At a Sept. 10 news conference, Chancellor Mark A. Nordenberg said: "This is one of the largest grants ever received by the University of Pittsburgh, and it cements Pitt's place as the home of one of the nation's premier schools of social work, and as the Commonwealth's leader in the education of child welfare professionals.

"This work will not only advance the skills and professionalism of these crucial service providers, it also will help improve the quality of life for Penn-sylvania's children," Nor-denberg said.

Public child welfare agencies in Pennsylvania investigated 22,809 suspected cases of child abuse last year, said Pitt social work professor Edward W. Sites, who is principal investigator for the project. Programs funded by the grant will better train caseworkers to investigate these cases and link children and families with needed services, Sites said.

Programs include:

* The Child Welfare Education for Leadership (CWEL) program, through which Pitt and five other universities provide graduate professional education for county children and youth agency employees. The 300 CWEL graduates to date have had an 87 percent retention rate on the job — "the highest in the nation, as far as we know," Sites said. The new funding will increase the program's capacity by 75 percent, he added.

* A new undergraduate version of CWEL called Child Welfare Education for Baccalaureates. CWEB will provide social work degrees with child welfare content for undergrads at Pitt and 13 other state schools.

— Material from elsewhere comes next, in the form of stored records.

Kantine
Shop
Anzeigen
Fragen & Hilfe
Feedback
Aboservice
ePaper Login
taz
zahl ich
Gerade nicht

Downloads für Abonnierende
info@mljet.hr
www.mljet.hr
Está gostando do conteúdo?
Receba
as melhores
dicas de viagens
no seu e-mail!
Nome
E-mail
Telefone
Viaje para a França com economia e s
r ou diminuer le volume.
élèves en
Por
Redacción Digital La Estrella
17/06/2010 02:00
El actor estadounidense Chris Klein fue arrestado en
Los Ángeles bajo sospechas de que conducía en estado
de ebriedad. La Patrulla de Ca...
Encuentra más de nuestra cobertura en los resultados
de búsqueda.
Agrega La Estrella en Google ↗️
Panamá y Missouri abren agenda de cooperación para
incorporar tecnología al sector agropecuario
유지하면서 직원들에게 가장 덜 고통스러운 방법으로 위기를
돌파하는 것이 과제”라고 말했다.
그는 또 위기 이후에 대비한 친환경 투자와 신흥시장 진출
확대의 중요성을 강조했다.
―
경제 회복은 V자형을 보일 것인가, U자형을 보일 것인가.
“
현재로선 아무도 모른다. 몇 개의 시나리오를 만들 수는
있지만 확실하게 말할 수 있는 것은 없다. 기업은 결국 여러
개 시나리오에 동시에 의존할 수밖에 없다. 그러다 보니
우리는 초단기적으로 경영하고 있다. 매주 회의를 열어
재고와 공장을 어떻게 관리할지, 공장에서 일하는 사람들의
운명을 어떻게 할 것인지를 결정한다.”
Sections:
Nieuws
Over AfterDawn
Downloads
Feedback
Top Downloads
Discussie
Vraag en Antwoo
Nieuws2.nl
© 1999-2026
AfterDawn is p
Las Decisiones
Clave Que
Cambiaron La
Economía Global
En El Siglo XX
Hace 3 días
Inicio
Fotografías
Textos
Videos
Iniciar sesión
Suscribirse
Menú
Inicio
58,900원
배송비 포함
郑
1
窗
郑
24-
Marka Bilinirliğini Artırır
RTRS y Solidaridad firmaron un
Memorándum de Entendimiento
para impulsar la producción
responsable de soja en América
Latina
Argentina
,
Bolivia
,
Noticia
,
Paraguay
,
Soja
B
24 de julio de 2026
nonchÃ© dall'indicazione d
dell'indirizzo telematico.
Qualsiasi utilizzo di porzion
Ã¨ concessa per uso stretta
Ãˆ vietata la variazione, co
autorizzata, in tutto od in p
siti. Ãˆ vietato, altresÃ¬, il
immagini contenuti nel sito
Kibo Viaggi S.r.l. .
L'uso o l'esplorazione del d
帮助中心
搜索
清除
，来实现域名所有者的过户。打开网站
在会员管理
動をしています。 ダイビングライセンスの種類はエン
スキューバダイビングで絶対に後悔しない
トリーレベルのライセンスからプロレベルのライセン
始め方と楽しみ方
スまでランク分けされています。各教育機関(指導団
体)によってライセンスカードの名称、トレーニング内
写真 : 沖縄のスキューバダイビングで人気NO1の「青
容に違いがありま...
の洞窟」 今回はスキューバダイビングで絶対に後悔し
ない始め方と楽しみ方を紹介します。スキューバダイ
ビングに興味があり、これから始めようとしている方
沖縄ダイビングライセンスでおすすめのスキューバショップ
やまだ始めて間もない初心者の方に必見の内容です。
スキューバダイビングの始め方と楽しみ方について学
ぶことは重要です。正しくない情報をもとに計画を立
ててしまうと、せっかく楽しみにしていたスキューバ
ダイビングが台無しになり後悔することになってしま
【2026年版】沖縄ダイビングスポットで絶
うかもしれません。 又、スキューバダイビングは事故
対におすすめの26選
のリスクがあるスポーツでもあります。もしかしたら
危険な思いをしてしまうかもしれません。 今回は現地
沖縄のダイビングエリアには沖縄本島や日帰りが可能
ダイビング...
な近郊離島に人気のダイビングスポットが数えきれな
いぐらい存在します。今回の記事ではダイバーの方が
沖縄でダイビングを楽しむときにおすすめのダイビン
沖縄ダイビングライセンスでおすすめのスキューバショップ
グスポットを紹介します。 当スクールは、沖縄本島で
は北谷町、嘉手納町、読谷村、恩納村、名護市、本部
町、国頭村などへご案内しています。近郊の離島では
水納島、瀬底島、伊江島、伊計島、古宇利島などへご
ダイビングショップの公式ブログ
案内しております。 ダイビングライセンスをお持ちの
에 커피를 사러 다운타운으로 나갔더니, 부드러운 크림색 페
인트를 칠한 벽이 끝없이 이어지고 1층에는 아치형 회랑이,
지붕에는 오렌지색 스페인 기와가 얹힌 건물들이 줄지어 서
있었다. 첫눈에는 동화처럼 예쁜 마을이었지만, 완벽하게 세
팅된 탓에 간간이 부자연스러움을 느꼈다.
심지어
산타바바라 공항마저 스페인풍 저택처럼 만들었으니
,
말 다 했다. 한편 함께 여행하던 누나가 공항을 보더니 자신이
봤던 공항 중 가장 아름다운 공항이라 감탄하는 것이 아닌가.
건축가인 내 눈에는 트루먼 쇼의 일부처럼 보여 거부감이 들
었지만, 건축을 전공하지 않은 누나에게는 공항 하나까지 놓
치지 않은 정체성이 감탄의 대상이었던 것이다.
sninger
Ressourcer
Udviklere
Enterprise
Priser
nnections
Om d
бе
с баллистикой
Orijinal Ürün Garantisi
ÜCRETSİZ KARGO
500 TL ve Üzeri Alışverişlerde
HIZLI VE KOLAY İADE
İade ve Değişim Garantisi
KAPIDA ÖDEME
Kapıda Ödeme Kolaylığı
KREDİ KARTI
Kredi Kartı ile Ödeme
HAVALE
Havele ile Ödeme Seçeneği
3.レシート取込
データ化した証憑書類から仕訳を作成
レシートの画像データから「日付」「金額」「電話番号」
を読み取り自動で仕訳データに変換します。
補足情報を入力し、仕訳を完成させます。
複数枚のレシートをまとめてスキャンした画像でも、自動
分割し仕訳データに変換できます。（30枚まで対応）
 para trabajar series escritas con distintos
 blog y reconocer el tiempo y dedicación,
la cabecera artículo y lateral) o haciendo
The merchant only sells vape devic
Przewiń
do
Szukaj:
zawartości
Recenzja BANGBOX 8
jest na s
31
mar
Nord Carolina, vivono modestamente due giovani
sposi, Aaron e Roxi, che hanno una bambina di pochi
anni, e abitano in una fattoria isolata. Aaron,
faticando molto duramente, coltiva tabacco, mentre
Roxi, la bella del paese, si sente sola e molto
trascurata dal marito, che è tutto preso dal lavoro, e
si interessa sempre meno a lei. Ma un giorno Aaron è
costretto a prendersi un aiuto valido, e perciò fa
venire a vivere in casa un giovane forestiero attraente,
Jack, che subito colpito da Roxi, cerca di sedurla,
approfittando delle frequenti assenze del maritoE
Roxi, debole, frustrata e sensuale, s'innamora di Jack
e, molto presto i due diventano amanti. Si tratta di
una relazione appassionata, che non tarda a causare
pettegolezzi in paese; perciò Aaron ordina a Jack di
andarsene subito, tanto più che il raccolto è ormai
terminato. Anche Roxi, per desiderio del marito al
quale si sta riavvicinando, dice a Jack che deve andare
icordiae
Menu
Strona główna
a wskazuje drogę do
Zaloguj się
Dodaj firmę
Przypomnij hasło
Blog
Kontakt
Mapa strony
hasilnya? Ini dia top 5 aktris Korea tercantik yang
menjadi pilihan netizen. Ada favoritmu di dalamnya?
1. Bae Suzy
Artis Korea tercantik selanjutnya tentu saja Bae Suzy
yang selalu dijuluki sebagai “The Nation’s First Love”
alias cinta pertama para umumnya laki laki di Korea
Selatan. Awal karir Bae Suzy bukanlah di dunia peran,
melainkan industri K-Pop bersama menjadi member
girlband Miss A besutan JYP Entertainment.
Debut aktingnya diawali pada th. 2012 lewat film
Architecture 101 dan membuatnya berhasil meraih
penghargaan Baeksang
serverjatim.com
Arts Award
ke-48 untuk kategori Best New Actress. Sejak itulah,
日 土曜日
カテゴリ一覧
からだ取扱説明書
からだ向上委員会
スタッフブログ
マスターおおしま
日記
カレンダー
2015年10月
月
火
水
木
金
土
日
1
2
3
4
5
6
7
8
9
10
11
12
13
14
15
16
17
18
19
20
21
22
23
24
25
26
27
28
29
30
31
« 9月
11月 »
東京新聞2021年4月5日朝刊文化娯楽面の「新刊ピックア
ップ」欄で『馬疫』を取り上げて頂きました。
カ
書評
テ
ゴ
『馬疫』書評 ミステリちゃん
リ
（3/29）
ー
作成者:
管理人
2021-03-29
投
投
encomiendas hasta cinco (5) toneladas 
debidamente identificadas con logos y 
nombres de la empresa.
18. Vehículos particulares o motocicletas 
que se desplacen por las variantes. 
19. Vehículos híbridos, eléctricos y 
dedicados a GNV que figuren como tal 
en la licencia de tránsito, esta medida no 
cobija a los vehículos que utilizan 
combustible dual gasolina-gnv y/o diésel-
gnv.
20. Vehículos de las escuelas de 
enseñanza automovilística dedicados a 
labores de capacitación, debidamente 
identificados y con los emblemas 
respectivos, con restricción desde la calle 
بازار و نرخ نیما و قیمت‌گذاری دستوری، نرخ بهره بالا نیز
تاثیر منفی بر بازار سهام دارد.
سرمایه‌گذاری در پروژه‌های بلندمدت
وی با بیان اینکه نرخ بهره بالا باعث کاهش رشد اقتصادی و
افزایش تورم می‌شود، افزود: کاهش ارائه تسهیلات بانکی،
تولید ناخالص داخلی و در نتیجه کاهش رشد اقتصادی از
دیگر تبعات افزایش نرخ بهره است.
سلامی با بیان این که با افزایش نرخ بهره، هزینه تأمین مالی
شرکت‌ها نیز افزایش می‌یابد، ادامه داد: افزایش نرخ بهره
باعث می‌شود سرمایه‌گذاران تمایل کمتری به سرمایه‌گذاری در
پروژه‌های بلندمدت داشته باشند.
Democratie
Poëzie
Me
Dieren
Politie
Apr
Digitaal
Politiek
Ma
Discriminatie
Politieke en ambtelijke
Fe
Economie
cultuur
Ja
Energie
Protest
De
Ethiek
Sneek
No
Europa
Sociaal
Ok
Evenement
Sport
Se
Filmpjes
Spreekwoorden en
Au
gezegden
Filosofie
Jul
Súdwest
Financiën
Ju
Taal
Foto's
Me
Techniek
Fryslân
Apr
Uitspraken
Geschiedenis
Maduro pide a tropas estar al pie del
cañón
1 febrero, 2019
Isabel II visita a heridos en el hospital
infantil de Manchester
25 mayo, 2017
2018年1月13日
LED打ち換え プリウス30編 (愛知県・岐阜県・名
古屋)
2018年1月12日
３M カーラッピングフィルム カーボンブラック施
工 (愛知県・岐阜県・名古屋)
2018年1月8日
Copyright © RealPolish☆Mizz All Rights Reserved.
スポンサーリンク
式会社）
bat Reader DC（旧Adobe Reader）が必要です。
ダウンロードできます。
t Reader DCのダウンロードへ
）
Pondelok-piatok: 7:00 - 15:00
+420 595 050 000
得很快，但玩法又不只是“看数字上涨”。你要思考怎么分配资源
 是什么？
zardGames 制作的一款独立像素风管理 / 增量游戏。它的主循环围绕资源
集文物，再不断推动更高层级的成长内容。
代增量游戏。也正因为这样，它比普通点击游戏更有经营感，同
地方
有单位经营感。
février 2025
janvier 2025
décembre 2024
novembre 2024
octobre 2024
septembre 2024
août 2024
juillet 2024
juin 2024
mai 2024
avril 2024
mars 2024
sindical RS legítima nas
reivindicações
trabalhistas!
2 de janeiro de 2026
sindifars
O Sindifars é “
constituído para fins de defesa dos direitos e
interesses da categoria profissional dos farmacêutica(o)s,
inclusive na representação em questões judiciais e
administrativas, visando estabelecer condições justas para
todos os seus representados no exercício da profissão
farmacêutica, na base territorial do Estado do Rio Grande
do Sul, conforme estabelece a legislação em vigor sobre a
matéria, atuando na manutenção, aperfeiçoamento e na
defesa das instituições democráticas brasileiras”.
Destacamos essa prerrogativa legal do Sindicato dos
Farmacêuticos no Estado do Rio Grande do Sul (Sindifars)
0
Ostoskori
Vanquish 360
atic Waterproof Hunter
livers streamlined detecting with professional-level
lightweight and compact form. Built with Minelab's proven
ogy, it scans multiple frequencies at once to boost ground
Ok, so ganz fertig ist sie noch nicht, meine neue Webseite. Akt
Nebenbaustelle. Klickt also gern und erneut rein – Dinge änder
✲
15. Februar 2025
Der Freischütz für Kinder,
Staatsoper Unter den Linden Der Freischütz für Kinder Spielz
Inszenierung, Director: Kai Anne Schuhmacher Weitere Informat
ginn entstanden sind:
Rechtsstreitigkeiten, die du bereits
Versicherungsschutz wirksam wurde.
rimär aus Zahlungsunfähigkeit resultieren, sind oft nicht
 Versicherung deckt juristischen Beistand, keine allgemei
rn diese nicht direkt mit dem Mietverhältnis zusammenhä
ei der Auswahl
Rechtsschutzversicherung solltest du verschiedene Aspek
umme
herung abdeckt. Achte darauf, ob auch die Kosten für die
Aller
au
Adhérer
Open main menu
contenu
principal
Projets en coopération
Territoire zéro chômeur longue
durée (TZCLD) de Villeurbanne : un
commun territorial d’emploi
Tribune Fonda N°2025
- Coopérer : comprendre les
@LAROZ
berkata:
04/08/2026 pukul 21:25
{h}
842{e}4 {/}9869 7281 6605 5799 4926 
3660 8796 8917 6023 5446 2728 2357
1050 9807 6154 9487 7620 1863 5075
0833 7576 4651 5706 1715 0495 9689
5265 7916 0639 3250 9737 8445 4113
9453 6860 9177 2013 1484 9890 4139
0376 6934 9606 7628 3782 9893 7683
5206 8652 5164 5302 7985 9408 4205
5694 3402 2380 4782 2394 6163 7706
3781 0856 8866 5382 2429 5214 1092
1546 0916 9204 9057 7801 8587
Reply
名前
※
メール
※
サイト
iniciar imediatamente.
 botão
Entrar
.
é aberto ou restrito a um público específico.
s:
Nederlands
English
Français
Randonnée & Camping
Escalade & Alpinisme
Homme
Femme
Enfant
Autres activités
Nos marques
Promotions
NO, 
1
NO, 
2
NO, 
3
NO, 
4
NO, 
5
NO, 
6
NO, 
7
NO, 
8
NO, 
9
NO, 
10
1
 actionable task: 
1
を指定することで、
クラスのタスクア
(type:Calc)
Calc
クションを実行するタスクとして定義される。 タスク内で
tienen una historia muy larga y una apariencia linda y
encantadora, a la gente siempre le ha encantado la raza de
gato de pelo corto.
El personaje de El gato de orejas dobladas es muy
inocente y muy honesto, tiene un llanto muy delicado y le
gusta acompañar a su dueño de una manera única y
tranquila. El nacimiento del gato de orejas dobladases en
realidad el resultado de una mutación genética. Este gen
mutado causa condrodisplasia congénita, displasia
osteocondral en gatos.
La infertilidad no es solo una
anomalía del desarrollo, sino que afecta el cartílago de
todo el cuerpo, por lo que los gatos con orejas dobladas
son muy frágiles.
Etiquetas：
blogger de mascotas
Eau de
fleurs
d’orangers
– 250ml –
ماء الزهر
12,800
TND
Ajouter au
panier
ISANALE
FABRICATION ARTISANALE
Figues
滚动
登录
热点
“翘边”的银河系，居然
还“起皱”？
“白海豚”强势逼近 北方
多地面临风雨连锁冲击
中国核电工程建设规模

* A competency-based training program that will provide some 10,000 days of legally mandated pre-service and in-service training for the state's 3,500 county child welfare caseworkers and administrators.

* Training and technical support for staff who help foster children live on their own after they reach adulthood. "Every year," Sites noted, "thousands of children who have lived with substitute families or group homes become 18 years of age and find themselves suddenly facing adult independence. Without support much like the support other children receive in their biological homes as they enter college, begin careers or start families, there are great risks for bad outcomes."

* Training for staff in the use of a management information system. "Under federal requirements, each state is required to have a sophisticated, integrated, management information system in place state-wide," Sites said. "We will be providing the training required by these thousands of workers to operate that system efficiently."

According to Sites, integrating these programs will lead to greater cost-effectiveness and more consistent training of child welfare caseworkers, and it may yield research breakthroughs. "One cannot identify a field with greater need or more unanswered questions than child welfare," Sites said.

New social work Dean Larry Davis noted that Sites has been the PI on "at least one significant child welfare project every year since 1971."

Less seriously, Davis pointed out that he has been a dean here for just 20 days, and already the school has been granted $20 million. "That's a million dollars a day," Davis said.

"And now you've got to maintain that pace," Chancellor Nordenberg joked.